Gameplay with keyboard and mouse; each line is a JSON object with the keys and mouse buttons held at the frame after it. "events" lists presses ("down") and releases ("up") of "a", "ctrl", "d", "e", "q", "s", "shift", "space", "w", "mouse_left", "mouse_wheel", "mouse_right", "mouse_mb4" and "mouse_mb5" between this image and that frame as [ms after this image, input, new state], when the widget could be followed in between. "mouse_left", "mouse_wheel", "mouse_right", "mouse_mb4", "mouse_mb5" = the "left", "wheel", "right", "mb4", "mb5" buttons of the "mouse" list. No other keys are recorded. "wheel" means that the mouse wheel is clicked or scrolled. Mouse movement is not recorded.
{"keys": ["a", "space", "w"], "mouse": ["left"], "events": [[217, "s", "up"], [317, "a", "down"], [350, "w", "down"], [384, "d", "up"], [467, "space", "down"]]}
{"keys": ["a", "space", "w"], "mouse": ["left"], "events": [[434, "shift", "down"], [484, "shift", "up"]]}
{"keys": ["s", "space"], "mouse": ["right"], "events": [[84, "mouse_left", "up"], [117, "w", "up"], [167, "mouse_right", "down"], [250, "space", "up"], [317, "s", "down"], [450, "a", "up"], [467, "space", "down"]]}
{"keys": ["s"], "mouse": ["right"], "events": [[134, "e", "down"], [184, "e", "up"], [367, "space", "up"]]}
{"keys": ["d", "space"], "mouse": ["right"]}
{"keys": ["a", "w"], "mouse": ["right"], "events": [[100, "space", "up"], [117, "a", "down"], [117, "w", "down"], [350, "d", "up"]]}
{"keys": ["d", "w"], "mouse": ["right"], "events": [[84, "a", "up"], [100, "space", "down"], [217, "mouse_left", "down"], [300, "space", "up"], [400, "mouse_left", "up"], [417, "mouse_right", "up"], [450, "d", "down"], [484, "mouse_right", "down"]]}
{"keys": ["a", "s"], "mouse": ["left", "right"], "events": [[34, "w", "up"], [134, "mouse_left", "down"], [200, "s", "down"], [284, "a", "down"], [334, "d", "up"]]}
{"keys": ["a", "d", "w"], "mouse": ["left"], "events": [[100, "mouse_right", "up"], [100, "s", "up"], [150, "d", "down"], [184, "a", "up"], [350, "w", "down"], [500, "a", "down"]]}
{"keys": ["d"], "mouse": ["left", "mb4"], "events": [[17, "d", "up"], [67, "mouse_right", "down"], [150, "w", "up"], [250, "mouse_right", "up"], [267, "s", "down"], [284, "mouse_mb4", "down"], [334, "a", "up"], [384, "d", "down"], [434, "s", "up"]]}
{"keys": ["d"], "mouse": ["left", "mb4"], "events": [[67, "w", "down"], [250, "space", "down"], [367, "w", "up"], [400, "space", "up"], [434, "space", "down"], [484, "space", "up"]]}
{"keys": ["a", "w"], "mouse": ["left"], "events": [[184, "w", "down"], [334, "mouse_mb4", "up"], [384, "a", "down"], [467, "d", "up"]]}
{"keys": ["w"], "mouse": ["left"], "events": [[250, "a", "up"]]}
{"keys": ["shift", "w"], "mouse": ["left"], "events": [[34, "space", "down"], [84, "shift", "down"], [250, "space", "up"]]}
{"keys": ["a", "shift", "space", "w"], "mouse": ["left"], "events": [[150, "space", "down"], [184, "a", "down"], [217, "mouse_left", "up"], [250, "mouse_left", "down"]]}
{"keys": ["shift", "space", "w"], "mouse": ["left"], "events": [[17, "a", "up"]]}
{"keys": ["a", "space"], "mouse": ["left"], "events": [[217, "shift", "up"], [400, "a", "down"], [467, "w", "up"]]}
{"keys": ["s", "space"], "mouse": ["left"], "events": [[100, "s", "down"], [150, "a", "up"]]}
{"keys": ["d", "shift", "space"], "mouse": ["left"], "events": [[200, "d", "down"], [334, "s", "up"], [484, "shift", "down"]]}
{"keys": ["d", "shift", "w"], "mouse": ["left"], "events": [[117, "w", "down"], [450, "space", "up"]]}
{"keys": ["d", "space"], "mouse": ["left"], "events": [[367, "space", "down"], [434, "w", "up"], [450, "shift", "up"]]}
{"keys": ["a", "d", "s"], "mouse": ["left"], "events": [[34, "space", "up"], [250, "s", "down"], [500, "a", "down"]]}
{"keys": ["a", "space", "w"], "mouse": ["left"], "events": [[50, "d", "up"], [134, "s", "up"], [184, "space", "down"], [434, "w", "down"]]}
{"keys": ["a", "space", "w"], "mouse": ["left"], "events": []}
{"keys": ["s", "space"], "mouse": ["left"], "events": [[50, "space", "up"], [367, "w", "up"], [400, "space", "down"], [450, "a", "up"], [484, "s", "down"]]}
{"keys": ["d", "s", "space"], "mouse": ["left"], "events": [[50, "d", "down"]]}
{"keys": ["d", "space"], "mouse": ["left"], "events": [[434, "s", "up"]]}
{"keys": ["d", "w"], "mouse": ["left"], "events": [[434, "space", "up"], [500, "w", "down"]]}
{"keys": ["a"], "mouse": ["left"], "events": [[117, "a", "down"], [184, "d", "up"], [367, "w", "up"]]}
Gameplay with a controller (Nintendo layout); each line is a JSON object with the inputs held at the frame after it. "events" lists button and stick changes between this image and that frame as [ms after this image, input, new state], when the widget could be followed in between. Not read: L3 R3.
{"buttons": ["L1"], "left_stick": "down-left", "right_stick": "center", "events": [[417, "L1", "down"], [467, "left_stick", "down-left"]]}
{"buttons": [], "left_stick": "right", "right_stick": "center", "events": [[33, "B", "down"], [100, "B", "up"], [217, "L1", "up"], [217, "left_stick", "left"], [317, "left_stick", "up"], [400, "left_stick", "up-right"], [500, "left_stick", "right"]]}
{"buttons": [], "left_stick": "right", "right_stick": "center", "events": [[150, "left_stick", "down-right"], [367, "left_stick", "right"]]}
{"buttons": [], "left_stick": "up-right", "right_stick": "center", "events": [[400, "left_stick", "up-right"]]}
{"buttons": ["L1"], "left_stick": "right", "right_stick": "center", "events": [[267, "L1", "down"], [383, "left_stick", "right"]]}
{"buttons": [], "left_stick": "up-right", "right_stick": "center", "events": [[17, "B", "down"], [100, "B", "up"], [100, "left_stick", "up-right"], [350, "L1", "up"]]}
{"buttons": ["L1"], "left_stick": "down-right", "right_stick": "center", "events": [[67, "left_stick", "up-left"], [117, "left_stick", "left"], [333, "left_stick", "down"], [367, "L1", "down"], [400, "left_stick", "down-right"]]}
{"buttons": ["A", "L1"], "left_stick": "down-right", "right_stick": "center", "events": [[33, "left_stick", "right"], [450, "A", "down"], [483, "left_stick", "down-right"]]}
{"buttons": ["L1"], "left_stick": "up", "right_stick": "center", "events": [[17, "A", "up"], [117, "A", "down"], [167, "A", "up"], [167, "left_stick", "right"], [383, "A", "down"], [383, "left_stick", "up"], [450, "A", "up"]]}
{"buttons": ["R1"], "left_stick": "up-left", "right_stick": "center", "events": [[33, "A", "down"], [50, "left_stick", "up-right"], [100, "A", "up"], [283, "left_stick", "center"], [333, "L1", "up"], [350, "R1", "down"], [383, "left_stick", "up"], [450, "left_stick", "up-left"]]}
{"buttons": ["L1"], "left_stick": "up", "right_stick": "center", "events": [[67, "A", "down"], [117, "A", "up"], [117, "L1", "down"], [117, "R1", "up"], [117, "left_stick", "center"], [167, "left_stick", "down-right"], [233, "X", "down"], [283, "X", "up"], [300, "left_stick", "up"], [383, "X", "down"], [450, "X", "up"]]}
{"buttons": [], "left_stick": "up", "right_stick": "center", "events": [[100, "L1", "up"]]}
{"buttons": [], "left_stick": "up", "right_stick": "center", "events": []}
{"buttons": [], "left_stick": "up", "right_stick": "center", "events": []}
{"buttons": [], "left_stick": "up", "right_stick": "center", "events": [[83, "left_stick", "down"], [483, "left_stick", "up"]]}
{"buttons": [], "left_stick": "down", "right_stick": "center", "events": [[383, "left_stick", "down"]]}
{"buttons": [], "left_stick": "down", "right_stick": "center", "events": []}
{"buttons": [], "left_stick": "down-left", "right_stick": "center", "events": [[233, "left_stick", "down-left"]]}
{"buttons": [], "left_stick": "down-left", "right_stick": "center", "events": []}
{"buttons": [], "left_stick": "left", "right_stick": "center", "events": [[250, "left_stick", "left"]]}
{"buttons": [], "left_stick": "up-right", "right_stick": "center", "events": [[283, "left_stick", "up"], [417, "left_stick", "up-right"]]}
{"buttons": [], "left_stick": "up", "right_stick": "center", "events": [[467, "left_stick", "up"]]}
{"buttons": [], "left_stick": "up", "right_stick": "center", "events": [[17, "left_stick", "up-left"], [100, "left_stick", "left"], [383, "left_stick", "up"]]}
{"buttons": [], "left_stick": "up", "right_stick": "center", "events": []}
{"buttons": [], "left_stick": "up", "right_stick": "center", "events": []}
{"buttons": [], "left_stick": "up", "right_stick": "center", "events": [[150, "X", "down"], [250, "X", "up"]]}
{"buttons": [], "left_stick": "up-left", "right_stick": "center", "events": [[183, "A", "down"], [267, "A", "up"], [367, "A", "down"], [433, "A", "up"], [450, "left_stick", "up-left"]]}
-- -- --
--- WHAT IS EXPECTED ---
Look over the material above and report how many of its lines have the string "when" in them, nothing more.

--- WORKED SOLUTION ---
2